Problem
Your Terraform Enterprise instance experiences incidents where Terraform plans become stuck in a queued state and are not executed. This situation requires manual intervention to resolve and delays critical infrastructure operations.
The Sidekiq logs may show entries related to the WorkspaceDestroyWorker job indicating database deadlocks. An example of a relevant error message includes:
{"component":"sidekiq","log":"[ERROR] record_type=Workspace record_id=15449 exception=PG::TRDeadlockDetected: ERROR: deadlock detected"}
{"component":"sidekiq","log":"DETAIL: Process 810204 waits for ShareLock on transaction 72024777; blocked by process 810199."}
{"component":"sidekiq","log":"Process 810199 waits for ShareLock on transaction 72024482; blocked by process 810204."}
{"component":"sidekiq","log":" msg=WorkspaceDestroyWorker failure worker=WorkspaceDestroyWorker"}
{"component":"sidekiq","log":"[INFO] workspace_id=15449 elapsed_time=550.586048422s msg=Worker finish worker=WorkspaceDestroyWorker"}Prerequisites
This issue is most prevalent in versions of Terraform Enterprise prior to the August 2024 releases (e.g., before v202406-1), which include architectural improvements to background job processing.
Cause
The root cause of this issue is a large number of workspace deletion jobs being sent to Terraform Enterprise in a short period. When multiple workspaces that share tags are deleted concurrently, it can lead to deadlocks in the PostgreSQL database, specifically on the tags relation.
These database deadlocks cause the WorkspaceDestroyWorker jobs in Sidekiq to fail, time out, and retry. The volume of these failing and retrying jobs overwhelms the Sidekiq queue, effectively creating a gridlock that prevents other higher-priority jobs, such as Terraform plans and applies, from being processed.
Solutions
There are two approaches to addressing this issue: immediate mitigation for an active incident and long-term preventative measures.
Solution 1: Mitigate an Active Incident
Warning: The steps to resolve an active gridlock incident are high-risk and can cause further issues if not performed correctly. Do not attempt these actions without direct guidance from your designated support provider.
- Engage HashiCorp support: If you observe symptoms of plan queuing and suspect a gridlock, immediately contact your support provider for assistance. They can provide guidance based on established procedures for this specific scenario.
- Gather diagnostics: As soon as possible, capture monitoring diagnostics and generate a Terraform Enterprise support bundle. This information is critical for analyzing the state of your instance.
-
Follow guided intervention: HashiCorp support will guide you through the necessary steps to resolve the gridlock. These actions may include:
- Temporarily disabling ingress traffic from the load balancer.

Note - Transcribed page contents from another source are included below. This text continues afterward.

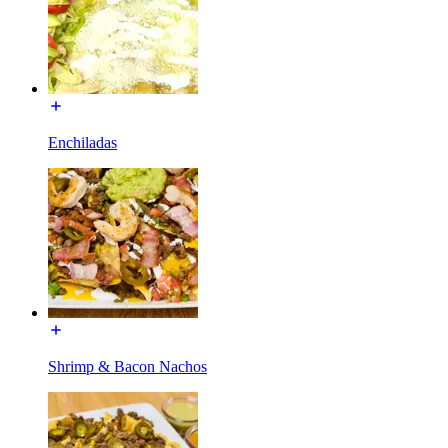
Enchiladas
Shrimp & Bacon Nachos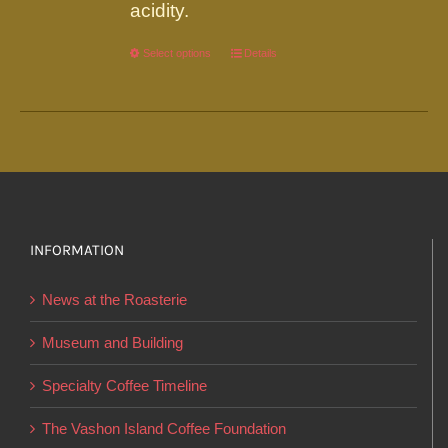
acidity.
Select options
This
Details
product
has
multiple
variants.
The
options
INFORMATION
may
be
News at the Roasterie
chosen
on
Museum and Building
the
Specialty Coffee Timeline
product
page
The Vashon Island Coffee Foundation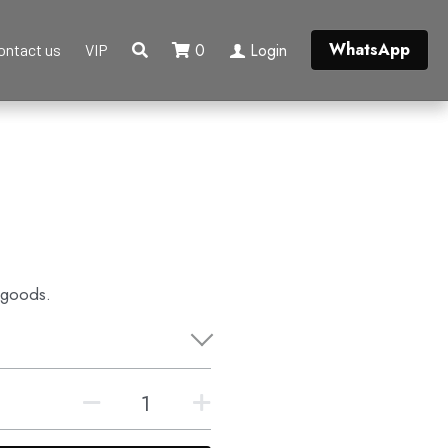
WhatsApp
0
Login
ontact us
VIP
 goods.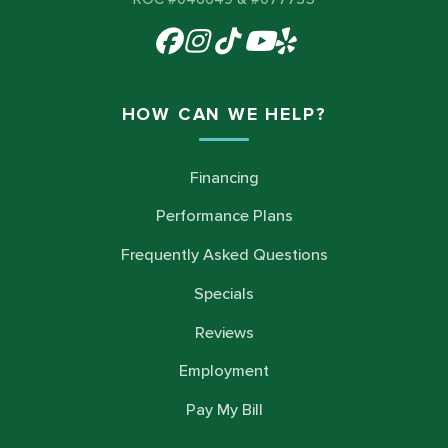
HOW CAN WE HELP?
Financing
Performance Plans
Frequently Asked Questions
Specials
Reviews
Employment
Pay My Bill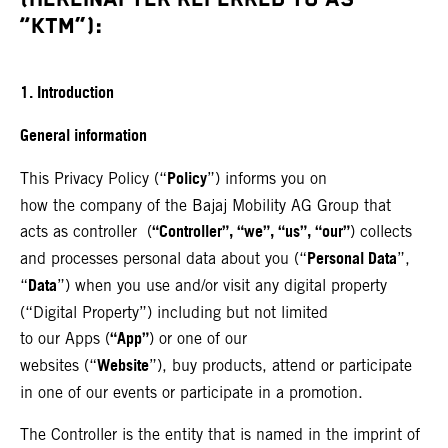
“KTM”):
1. Introduction
General information
Policy
This Privacy Policy (“
”) informs you on
how the company of the Bajaj Mobility AG Group that
“Controller”, “we”, “us”, “our”
acts as controller (
) collects
Personal Data
and processes personal data about you (“
”,
Data
“
”) when you use and/or visit any digital property
(“Digital Property”) including but not limited
“App”
to our Apps (
) or one of our
Website
websites (“
”), buy products, attend or participate
in one of our events or participate in a promotion.
The Controller is the entity that is named in the imprint of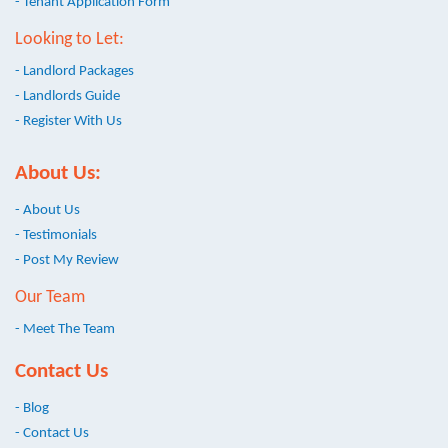
- Tenant Application Form
Looking to Let:
- Landlord Packages
- Landlords Guide
- Register With Us
About Us:
- About Us
- Testimonials
- Post My Review
Our Team
- Meet The Team
Contact Us
- Blog
- Contact Us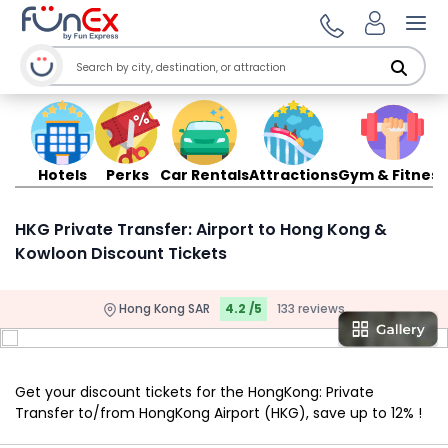
Ope
Hotels
Perks
Car Rentals
Attractions
Gym & Fitness
HKG Private Transfer: Airport to Hong Kong &
Kowloon Discount Tickets
Hong Kong SAR
4.2 /5
133 reviews
Get your discount tickets for the HongKong: Private
Transfer to/from HongKong Airport (HKG), save up to 12% !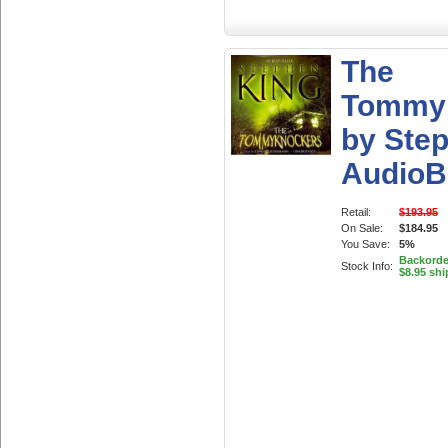
The
Tommy
by Ste
AudioB
Retail:
$193.95
On Sale:
$184.95
You Save:
5%
Backorder
Stock Info:
$8.95 shi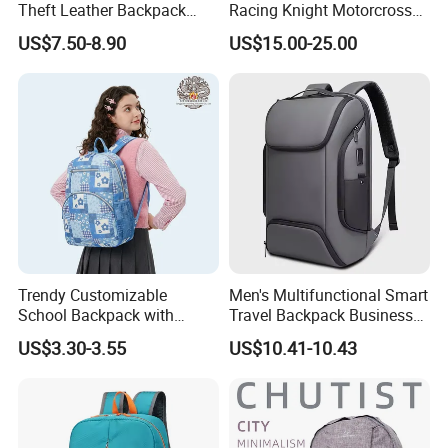
Theft Leather Backpack
Racing Knight Motorcross
Ladies Flap Top Cover
Riding Backbag Travel
US$7.50-8.90
US$15.00-25.00
Drawstring Backpack Bags
Sports Backpack
Travel Women Laptop
Backpack
Trendy Customizable
Men's Multifunctional Smart
School Backpack with
Travel Backpack Business
Unique Printed Design
Laptop Backpack with USB
US$3.30-3.55
US$10.41-10.43
Charging Port Travel
Bagpack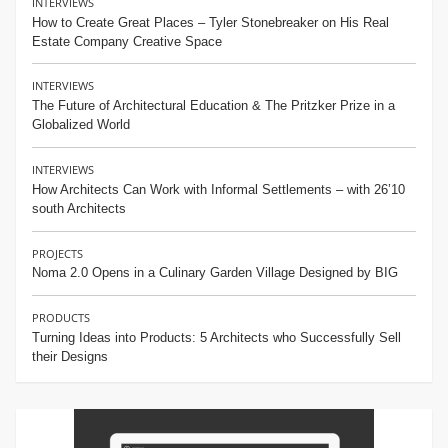
INTERVIEWS
How to Create Great Places – Tyler Stonebreaker on His Real
Estate Company Creative Space
INTERVIEWS
The Future of Architectural Education & The Pritzker Prize in a
Globalized World
INTERVIEWS
How Architects Can Work with Informal Settlements – with 26’10
south Architects
PROJECTS
Noma 2.0 Opens in a Culinary Garden Village Designed by BIG
PRODUCTS
Turning Ideas into Products: 5 Architects who Successfully Sell
their Designs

- Draining currently executing runs.
- Canceling queued jobs to clear the backlog.
- Carefully pausing and clearing specific Sidekiq queues.
Solution 2: Implement Preventative and Corrective Measures
To prevent future occurrences of this issue, adopt the following preventative and corrective actions.
-
Upgrade Terraform Enterprise: Plan an upgrade to a recent version of Terraform Enterprise (minimum version
v202406-1or later). Newer versions include enhancements to how Sidekiq handles bulk jobs at scale, which helps mitigate the risk of gridlock. - Limit bulk workspace deletion: When you must perform bulk deletions, limit the batch size to 25 workspaces or fewer at a time. This reduces the likelihood of database contention and deadlocks.
- Monitor Sidekiq queues during deletions: After running a deletion batch, monitor the Sidekiq queues in the admin dashboard. Ensure the queue sizes are decreasing and approaching zero before you execute the next batch. This confirms that the system is processing the jobs successfully.
- Use maintenance windows: Schedule any large-scale workspace management activities, such as bulk deletions, during a planned maintenance window to minimize the impact on users.
- Enable proactive monitoring: Implement monitoring for your Terraform Enterprise instance's Sidekiq queues and Redis performance. This allows you to identify potential issues early and provides valuable data for investigation if problems arise.
- Notify HashiCorp support: Before you perform planned bulk deletion activities, notify your support provider. Specify the maintenance window and describe the planned activity.
Outcome
By upgrading Terraform Enterprise and implementing preventative measures for bulk workspace deletions, your instance will be more resilient to this type of incident. The risk of Sidekiq queue gridlock will be significantly reduced, ensuring that Terraform plans and other critical jobs are processed in a timely manner.
Additional Information
-
Sidekiq Queue Names: Some Terraform Enterprise versions introduced changes to Sidekiq queue names (e.g.,
cleanupis nowlow). The fundamental principles of managing and monitoring these queues remain the same. - Pausing Queues: Pausing Sidekiq queues is a high-risk operation that can cause a gridlock situation if not performed with extreme care. This action should only be taken under the direct guidance of your support provider during an active incident.
- For more details on monitoring your instance, refer to the official Terraform Enterprise documentation on administration and monitoring.